A credit roll concludes act three, with first names in white letters and last in light blue, over a ½ frame action glamour shot of each of the 7 key cast members.
The button runs about 25 seconds (somewhat longer than average), broken only by title and then terminated with the words “Coming Soon,” using the exact same font, color and design as all the other cards.
Typically, story information is provided quickly, in dialogue as well as edits, while characters and crude, mature humor are given the chance to breathe. There is a rhythm to the editing: short establishing shots of character, featuring basic plot details followed by exemplary scenes that, while mere digressions of the story, tell us volumes about personality, psychology, tone and attitude. It is tight, but unremarkable, and perfectly unobjectionable in terms of competence.
There are, however, a surprising number of edits for a comedy…nearly 120 in 2 minutes. The cutting is initially straightforward, from shot to shot. Energy and momentum are established by speeded up shots, quick cut transitions as well as wipes (slides). In the Cast run, each star is shown in a reduced frame, with the card showing their name half on and half in the black border. We also get split screens to show each protagonist with his boss-target, as a quick and efficient way to convey pictures of the names Bateman puts together.

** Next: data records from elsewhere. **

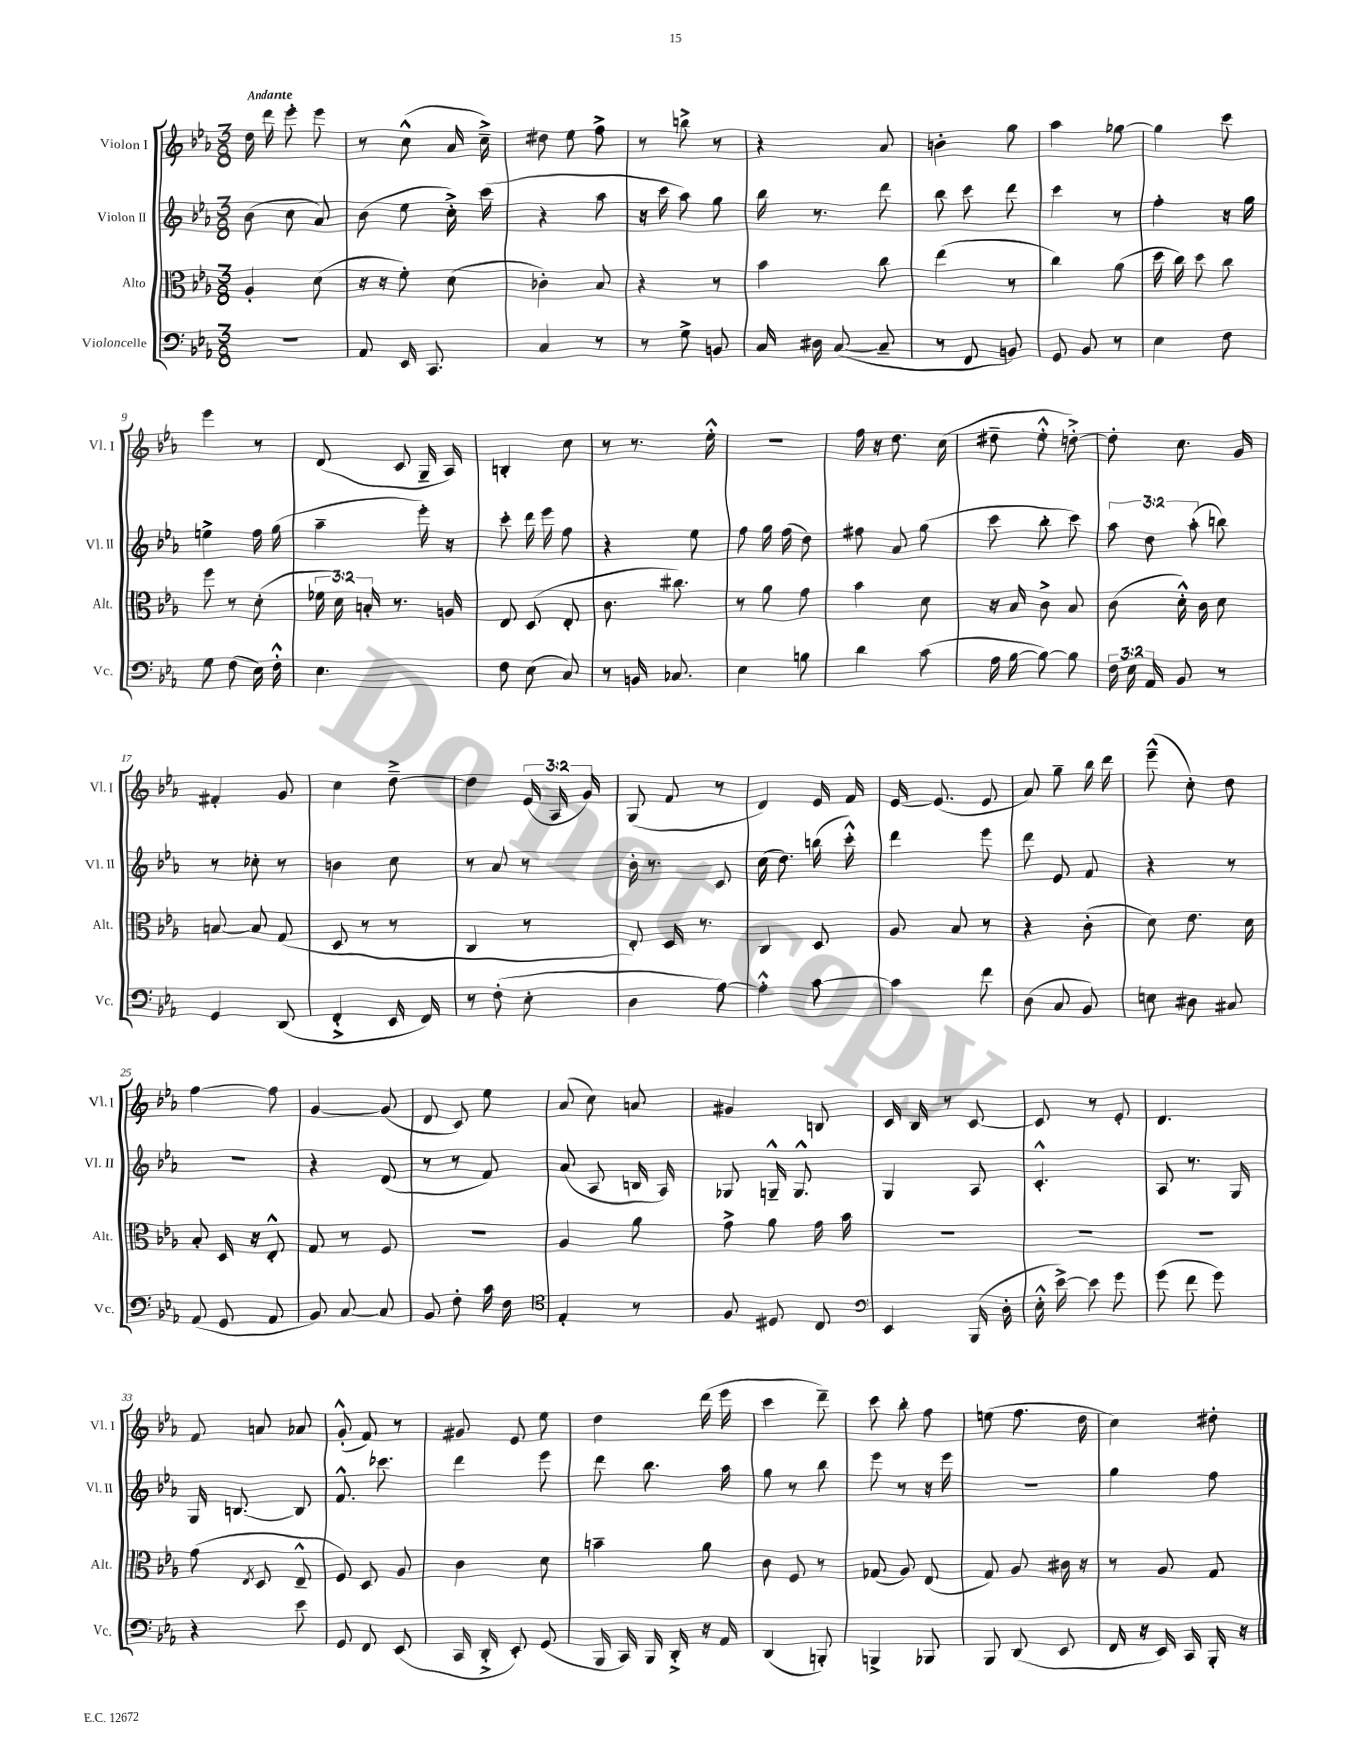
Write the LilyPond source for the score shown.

<<
\new StaffGroup <<
\new Staff = "s0" \with { instrumentName = "Violon I" shortInstrumentName = "Vl. I" } {
    \clef treble \key ees \major \numericTimeSignature \time 3/8 \override Staff.TupletNumber.text = #tuplet-number::calc-fraction-text \tempo "Andante"
    \autoBeamOff d''16 d'''16 ees'''8-. ees'''8 |
    r8 c''8-^( aes'16 c''16--->) |
    dis''8 ees''8 f''8-> |
    r8 b''8-> r8 |
    r4 aes'8 |
    b'4-. g''8 |
    aes''4 ges''8~ |
    ges''4 c'''8 |
    ees'''4 r8 |
    d'8( c'8 g16-- aes16) |
    b4-. c''8 |
    r8 r8. ees''16-.-^ |
    r4. |
    f''16 r16 d''8. c''16( |
    dis''8-- ees''8-.-^ d''8~-.->) |
    d''8-. c''8. g'16 |
    fis'4-. g'8 |
    c''4 d''8~---> |
    d''4 \tuplet 3/2 { ees'16( aes16 g'16) } |
    g8( f'8 r8 |
    d'4) ees'16 f'16 |
    ees'16~ ees'8.( ees'8 |
    aes'8) g''8-- bes''16 d'''16 |
    ees'''8---^( c''8-.) d''8 |
    f''4~ f''8 |
    g'4~ g'8( |
    d'8 c'8) ees''8 |
    aes'8( c''8) a'8 |
    gis'4 b8 |
    c'16 bes16 r8 c'8~ |
    c'8 r8 ees'8-. |
    d'4. |
    f'8 a'8 aes'8 |
    g'8-.-^( f'8) r8 |
    gis'8 ees'8 ees''8 |
    d''4 d'''16( ees'''16 |
    c'''4 d'''8--) |
    c'''8 bes''8-. f''8 |
    e''8( f''8. d''16 |
    c''4) dis''8-. \bar "|." |
}
\new Staff = "s1" \with { instrumentName = "Violon II" shortInstrumentName = "Vl. II" } {
    \clef treble \key ees \major \numericTimeSignature \time 3/8 \override Staff.TupletNumber.text = #tuplet-number::calc-fraction-text
    \autoBeamOff bes'8( c''8 aes'8) |
    bes'8( ees''8 c''16-.->) c'''16( |
    r4 aes''8 |
    r16 c'''16 aes''8) g''8 |
    bes''16 r8. d'''8 |
    bes''8 c'''8 d'''8 |
    c'''4 r8 |
    f''4-. r16 g''16 |
    e''4-> f''16 g''16( |
    aes''4-- ees'''16-.) r16 |
    c'''8-. d'''16 ees'''16 f''8 |
    r4 ees''8 |
    f''8 g''16 f''16( d''8) |
    fis''8 aes'8 g''8( |
    c'''8 bes''8-. c'''8) |
    \tuplet 3/2 { aes''8 d''8 aes''8-.( } b''8) |
    r8 ces''8-. r8 |
    b'4 c''8 |
    r8 aes'8 r8 |
    bes'16-. r8. c'8 |
    c''16( d''8.) b''16( c'''16-.-^) |
    d'''4 ees'''8 |
    d'''8 ees'8 f'8 |
    r4 r8 |
    R4. |
    r4 d'8( |
    r8 r8 f'8) |
    aes'8( aes8 b16 aes16) |
    ges8 g16---^ g8.-^ |
    g4 aes8 |
    c'4.-.-^ |
    aes8 r8. g16 |
    g16 b8.~ b8 |
    f'8.-^ ces'''8. |
    d'''4 ees'''8 |
    d'''8 bes''8. aes''16 |
    g''8 r8 bes''8 |
    ees'''8 r8 r16 ees'''16 |
    R4. |
    g''4 f''8 \bar "|." |
}
\new Staff = "s2" \with { instrumentName = "Alto" shortInstrumentName = "Alt." } {
    \clef alto \key ees \major \numericTimeSignature \time 3/8 \override Staff.TupletNumber.text = #tuplet-number::calc-fraction-text
    \autoBeamOff aes4-. d'8( |
    r16 r16 f'8-.) d'8( |
    ces'4-.) bes8 |
    r4 r8 |
    bes'4 c''8 |
    ees''4( r8 |
    c''4) aes'8( |
    d''16 c''16) d''8 c''8 |
    f''8 r8 d'8-.( |
    \tuplet 3/2 { fes'16 d'16) b16-. } r8. a16 |
    ees8 d8( ees8-. |
    c'8. cis''8.) |
    r8 aes'8 g'8 |
    bes'4 d'8 |
    r16 bes16 c'8-> bes8 |
    c'8( d'16-.-^) c'16 d'8 |
    b8~ b8 g8( |
    d8 r8 r8 |
    c4 r8 |
    ees8-.) d16 r8. |
    c4 d8 |
    aes8 bes8 r8 |
    r4 c'8-.( |
    d'8) ees'8. d'16 |
    bes8-. d16 r16 ees8-.-^ |
    g8 r8 f8 |
    R4. |
    aes4 aes'8 |
    g'8-> aes'8 g'16 bes'16 |
    R4. |
    R4. |
    R4. |
    g'8( \acciaccatura { ees8 } d8 ees8---^ |
    f8) d8 aes8 |
    c'4 d'8 |
    b'4-- aes'8 |
    c'8 f8 r8 |
    ges8( aes8) ees8( |
    g8) aes8 cis'16 r16 |
    r8 aes8 g8 \bar "|." |
}
\new Staff = "s3" \with { instrumentName = "Violoncelle" shortInstrumentName = "Vc." } {
    \clef bass \key ees \major \numericTimeSignature \time 3/8 \override Staff.TupletNumber.text = #tuplet-number::calc-fraction-text
    \autoBeamOff R4. |
    aes,8 ees,16 c,8. |
    c4 r8 |
    r8 g8-> b,8 |
    c16 dis16 c8~( c8-- |
    r8 f,8 b,8) |
    g,8 bes,8 r8 |
    ees4 f8 |
    g8 f8( ees16) f16-.-^ |
    ees4. |
    f8 ees8( c8) |
    r8 b,16 ces8. |
    ees4 b8 |
    d'4 c'8( |
    aes16 bes16~ bes8~) bes8 |
    \tuplet 3/2 { f16 ees16 aes,16 } bes,8 r8 |
    g,4 d,8( |
    f,4-.-> ees,16 f,16) |
    r8 f8-.( ees8-. |
    d4 aes8~) |
    aes4-.-^ c'8~ |
    c'4 f'8 |
    d8( c8 bes,8) |
    e8 dis8 cis8 |
    aes,8( g,8 aes,8 |
    bes,8) c8~ c8 |
    bes,8 f8-. c'16 f16 |
    \clef tenor ees4-. r8 |
    f8 dis8 c8 |
    \clef bass ees,4 bes,,16( d16-. |
    ees16-.-^ ees'16~->) ees'8 g'8 |
    g'8( f'8 g'8) |
    r4 ees'8 |
    g,8 f,8 ees,8( |
    c,16 d,16-.-> ees,8-.) g,8( |
    bes,,16 c,16) bes,,16 d,16-.-> r16 aes,16 |
    d,4( b,,8-.) |
    b,,4-> bes,,8 |
    bes,,8 d,8( ees,8 |
    f,16 r16 ees,16) c,16 bes,,16-. r16 \bar "|." |
}
>>
>>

The music choices are safe, but clever, offering commentary, even captioning to the images shown. Act I, the men are singing the blues, against a George Thorogood classic blues riff—“Bad to the Bone,” which presumably describes their bosses. Act II, a funky instrumental bed for exploring their individual predicaments with Horrible Bosses. It tells us, these are urban, sophisticated people. The third is the least distinctive, a generic rock backdrop for the fateful decision to kill the bosses. Fourth, ‘fifteen minutes later,” in the lyric of the new cue, we see how their efforts will go spectacularly wrong. The catchy, compelling, energizing song tells us we’re in the trailer’s payoff zone, with cutting speed and comic mayhem increasing apace. The final cue, another insistently cool and impelling hip hop tune whose lyric “there ain’t no rest for the wicked” introduces the cast run, the volume lowering as we watch some of the ways our protagonists keep busy.